▶ **Task instructions**:
Convert the lines below into a Markdown table with the columns Row and Text, numbering each line and skipping any blank ones. Leave the pictures out of the answer.

▶ **Records to process**:

╭──

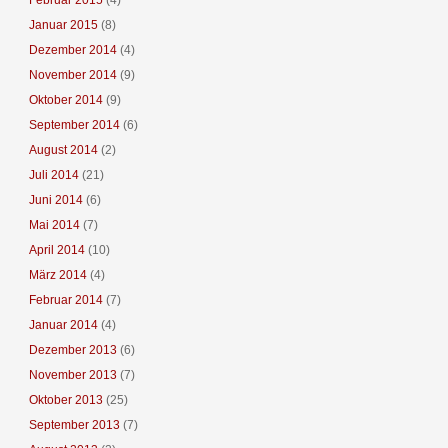
Januar 2015
(8)
Dezember 2014
(4)
November 2014
(9)
Oktober 2014
(9)
September 2014
(6)
August 2014
(2)
Juli 2014
(21)
Juni 2014
(6)
Mai 2014
(7)
April 2014
(10)
März 2014
(4)
Februar 2014
(7)
Januar 2014
(4)
Dezember 2013
(6)
November 2013
(7)
Oktober 2013
(25)
September 2013
(7)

╰──

▶ **Task response**:
| Row | Text |
|---|---|
| 1 | Januar 2015 |
| 2 | (8) |
| 3 | Dezember 2014 |
| 4 | (4) |
| 5 | November 2014 |
| 6 | (9) |
| 7 | Oktober 2014 |
| 8 | (9) |
| 9 | September 2014 |
| 10 | (6) |
| 11 | August 2014 |
| 12 | (2) |
| 13 | Juli 2014 |
| 14 | (21) |
| 15 | Juni 2014 |
| 16 | (6) |
| 17 | Mai 2014 |
| 18 | (7) |
| 19 | April 2014 |
| 20 | (10) |
| 21 | März 2014 |
| 22 | (4) |
| 23 | Februar 2014 |
| 24 | (7) |
| 25 | Januar 2014 |
| 26 | (4) |
| 27 | Dezember 2013 |
| 28 | (6) |
| 29 | November 2013 |
| 30 | (7) |
| 31 | Oktober 2013 |
| 32 | (25) |
| 33 | September 2013 |
| 34 | (7) |